*** SUPPLIED PASSAGE ***
Even catastrophes like HIV or WW2 only put a temporary dent in this progress.

However it is not a smooth line up, but a jagged saw tooth.The cycle (and there are multiple different cycles running at the same time- eg commodities/industrial production etc) in it's most simplified situation is thus:

Along comes a need or an innovation- eg railroads in the US to bring wood and gold back to the burgeoning eastern seaboard or the Internet. This draws in money which causes a boom in the sector or even the whole economy. Eventually it becomes too speculative as investors are mesmerized by the huge gains made by the early money. More and more money flows into the sector, so much so , that bubbles often form in these assets or companies and they leave their most optimistic fundamental valuations. Eventually the boom turns to bust as not all the 'blue-sky' projections can be met.

Companies go bust. Most railway companies in the US went belly-up as did the Dot-com companies. Debt is defaulted on. A recession in that industry or even the whole economy ensues and we wait for the next driver.

The graph above is the picture of human greed and fear. It is stupidity too, however, it is necessary to move us along the graph upwards. Without speculation, we would not have had dozens of railway companies fighting to cross the US. The process would have taken decades longer.

So are we always stuck with this business cycle, where a mis-allocation of resources ends in tears- which can often be so severe that it leads to social upheaval eg WW2?
***
#### [YOUR INSTRUCTIONS]
Rewrite the business-cycle passage from the words "The graph above" through "upheaval eg WW2?", swapping out "greed" for "avarice".
*** INFORMATION SHOWN ***
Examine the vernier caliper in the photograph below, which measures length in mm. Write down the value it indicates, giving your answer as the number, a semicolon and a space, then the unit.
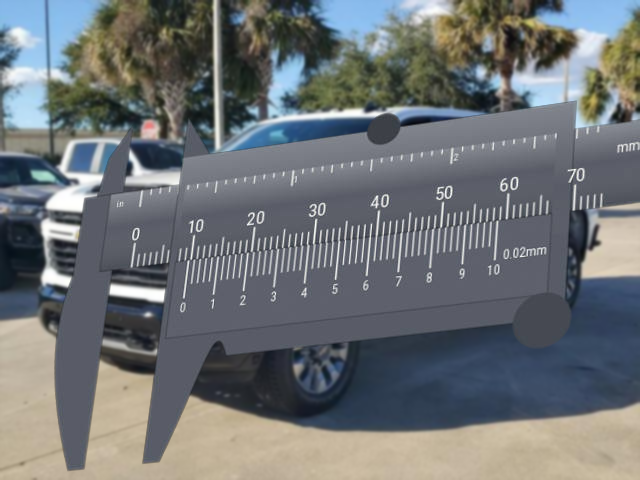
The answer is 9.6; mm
***
#### [SOLVED EXERCISE]
The graph above is the picture of human avarice and fear. It is stupidity too, however, it is necessary to move us along the graph upwards. Without speculation, we would not have had dozens of railway companies fighting to cross the US. The process would have taken decades longer.

So are we always stuck with this business cycle, where a mis-allocation of resources ends in tears- which can often be so severe that it leads to social upheaval eg WW2?